Sometimes I wonder if my education is encouraging me to pass as able. In my program I participate in discussion groups, and am expected to be articulate to a certain degree and I fear the possibility of setting the standard for the next person who finds themselves in my position.
Though I consider myself an activist in the disability movement, I find that my education and career pursuits have forced me into this role of `passing advocate`who speaks up on issues facing the disability community while conforming to norms by hiding my challenges in language and mobility.

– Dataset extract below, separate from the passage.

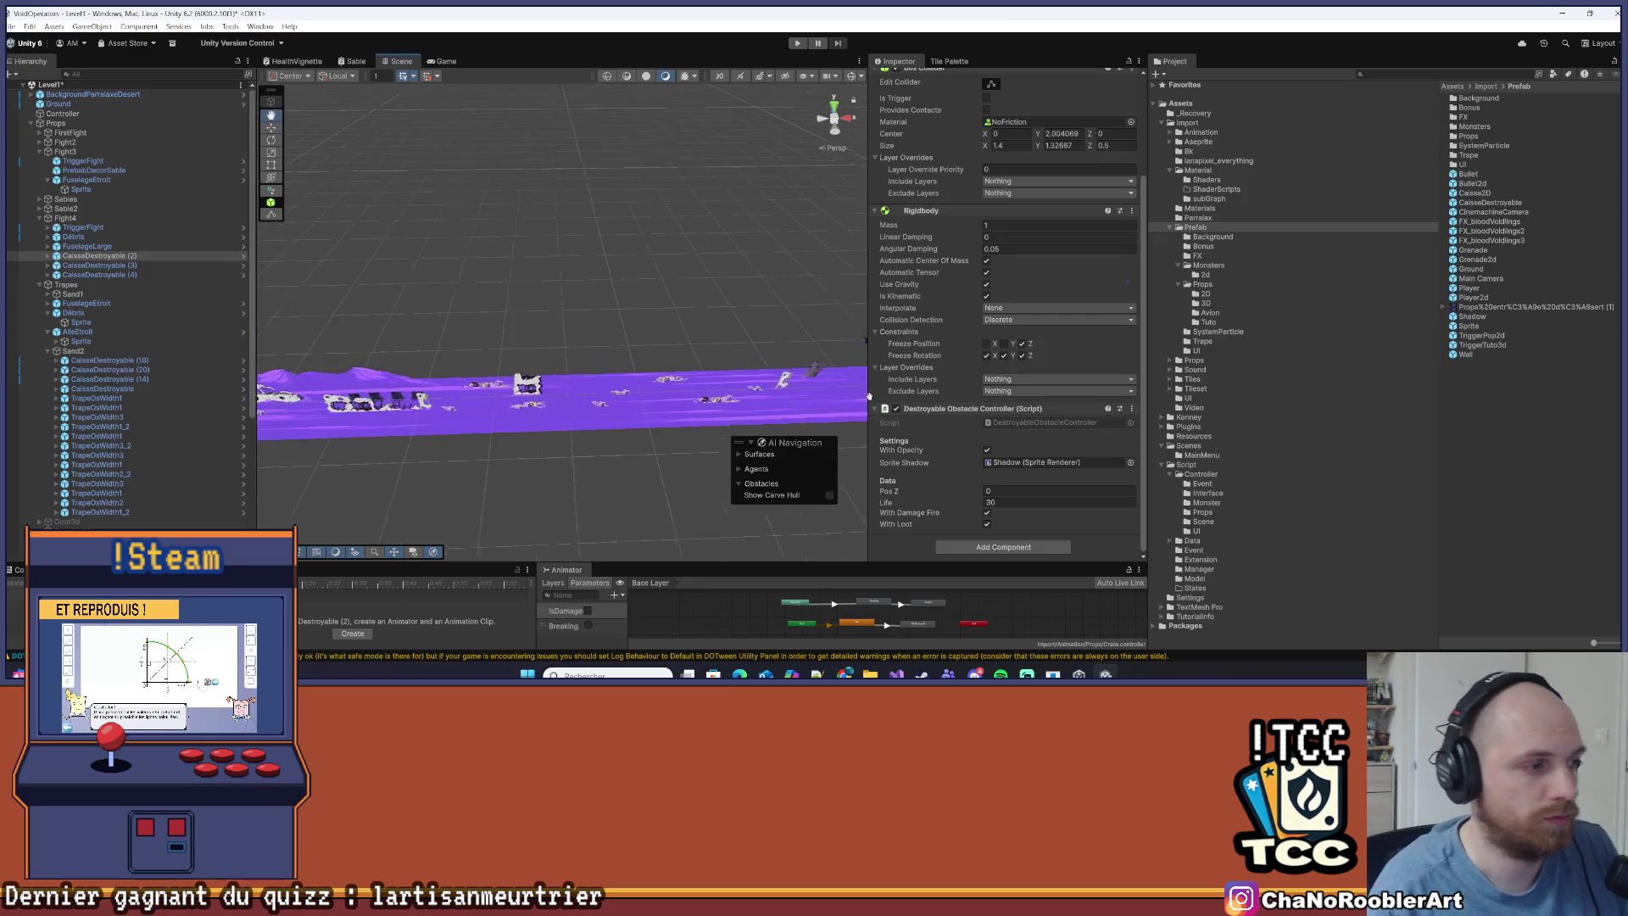
pyautogui.click(798, 44)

Why is it that my education permits me to challenge issues of ableism in the community, and speak to them in the classroom, but if such issues are raised from within the facualty they are met more often with hushed voices and self preservation than change.
Take these two examples:
In my faculty we have an accessibility committee. This committee was recently consulted on how to appropriately assist a Deaf person in case of fire. I think what they were looking for was to have someone in the classroom assist them, or some other way of making someone who identifies as having a hearing difference seek help from others in an emergency. When I suggested strobe fire alarms the response was that since those alarms are only recommended and not required by the building code this would not be happening.
My second example relates more specifically to me. Recently I went to a workshop in my progrom where the gentleman running the program really needed some Ableism101. What`s kind of scary about that is he`s a trained social worker. Also, after experiencing his ableist patronizing attitude I really didn`t know who to turn to. I did speak up to it, but this was hard to do, and it`s altered my perception of my social work community.

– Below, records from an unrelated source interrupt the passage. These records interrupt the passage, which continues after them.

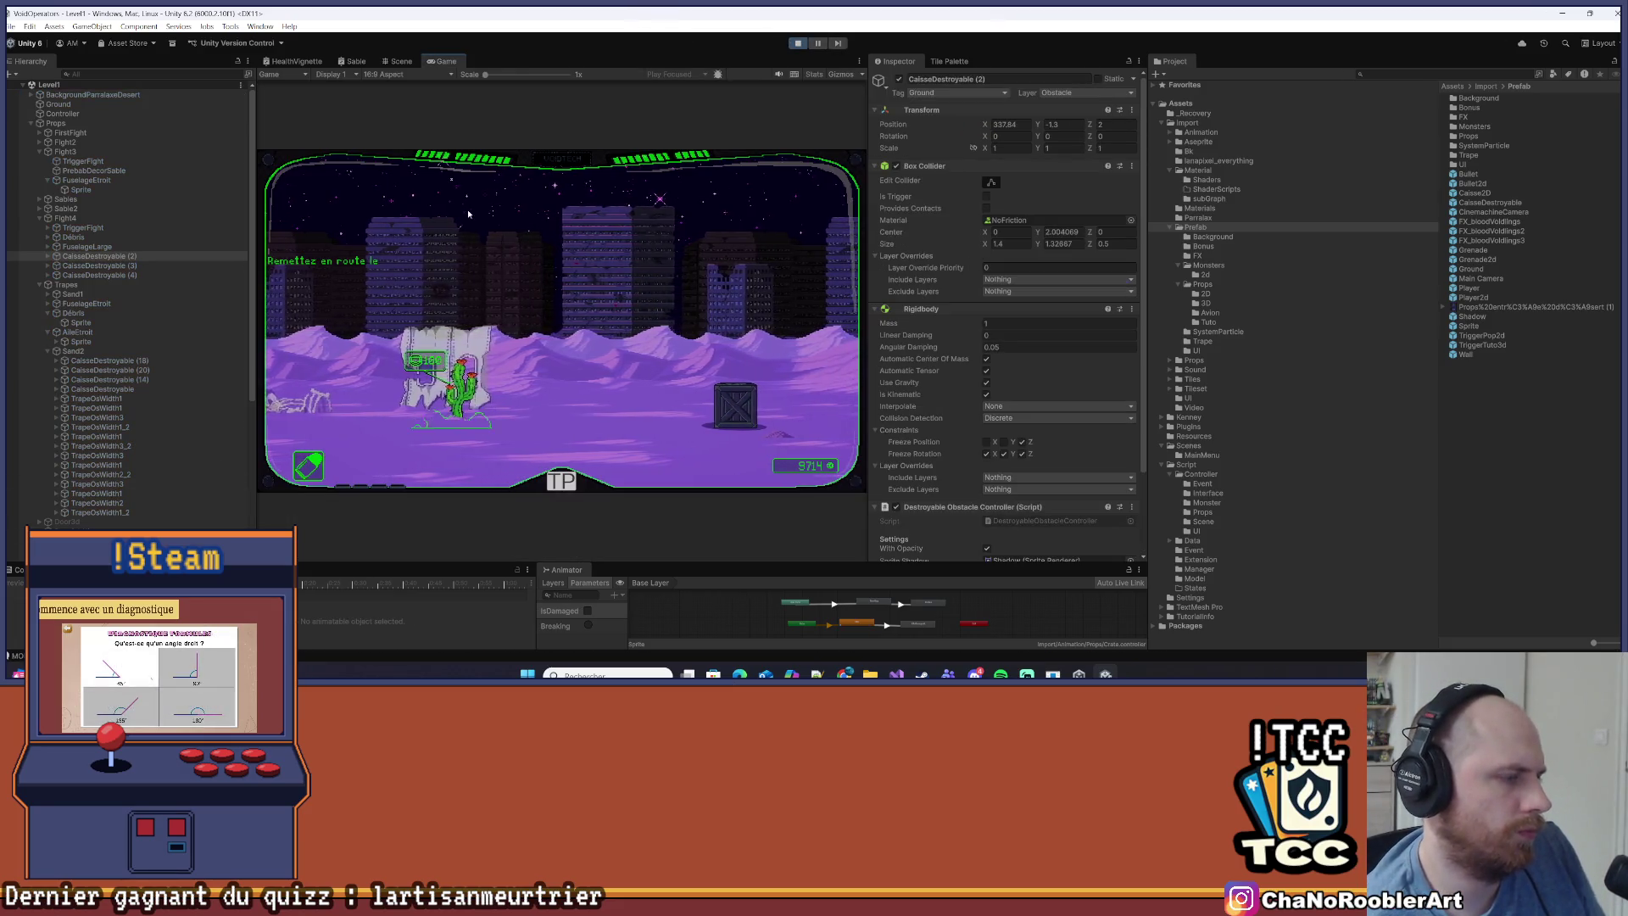
# Collapse the Fight3 and Props groups in the Hierarchy while the game runs
pyautogui.scroll(-2, 205, 335)
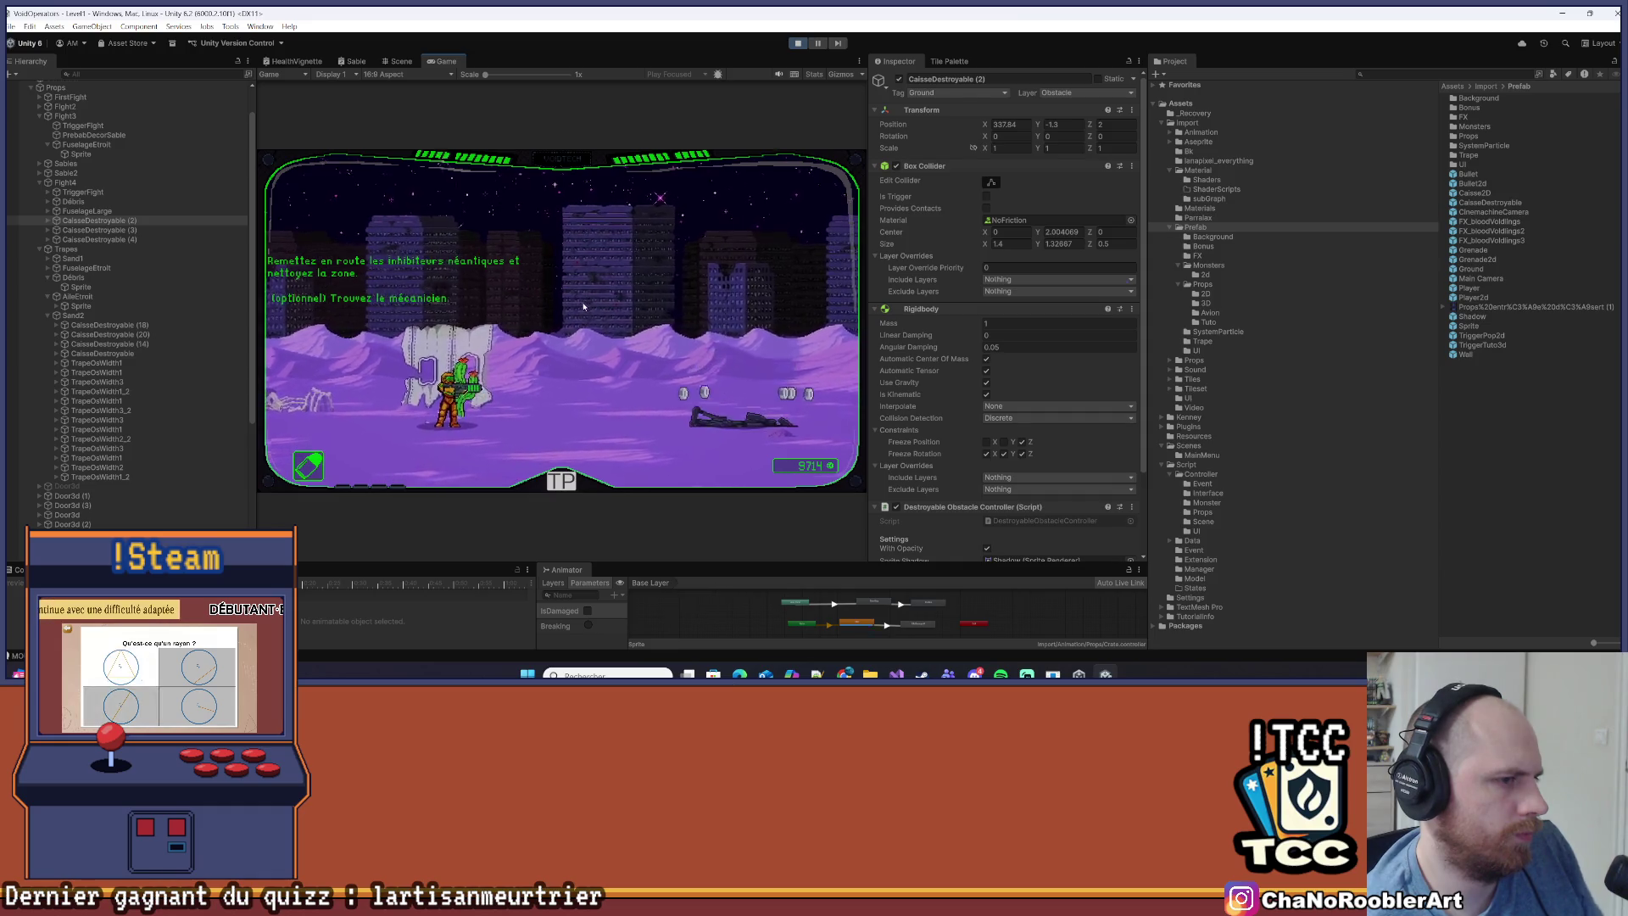
pyautogui.scroll(2, 94, 212)
pyautogui.click(39, 152)
pyautogui.click(32, 131)
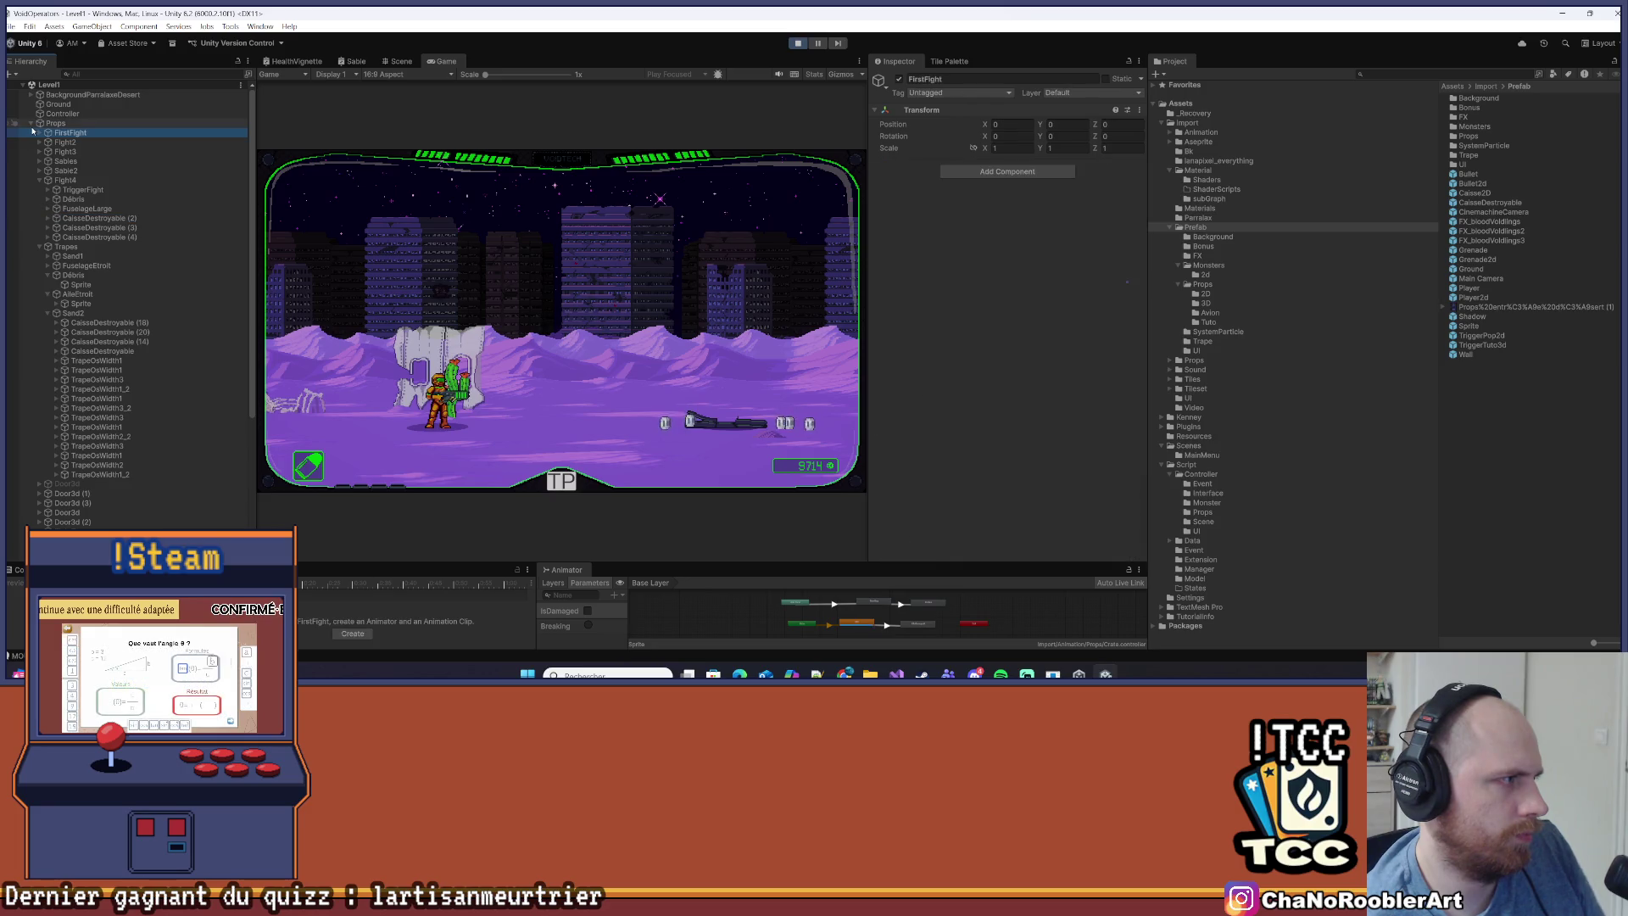
pyautogui.click(31, 124)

I recently came across an article in another blog that explains a lot of the way ableism works in the educational system. Even though there are standards and policies designed to promote this idea that educational systems want inclusivity. They still operate within a system that centers able bodies (not to leave out male, white, gender conforming, straight bodies). To me seeing education in this contexts explains but does not excuse these kinds of issues.
It doesn`t make sense to expect people to come to your school if you`re not willing to work on barriers that exclude them until after they get there, or that some forms of discrimination have clearer avenues of recourse than others, or that this should be happening at all within a social work institution.
How many voices were silenced before me, continue to be, and will be after I`m gone? If social workers can give themselves the power to create change, why don’t we use that power to improve our institutions rather than accept the status quo?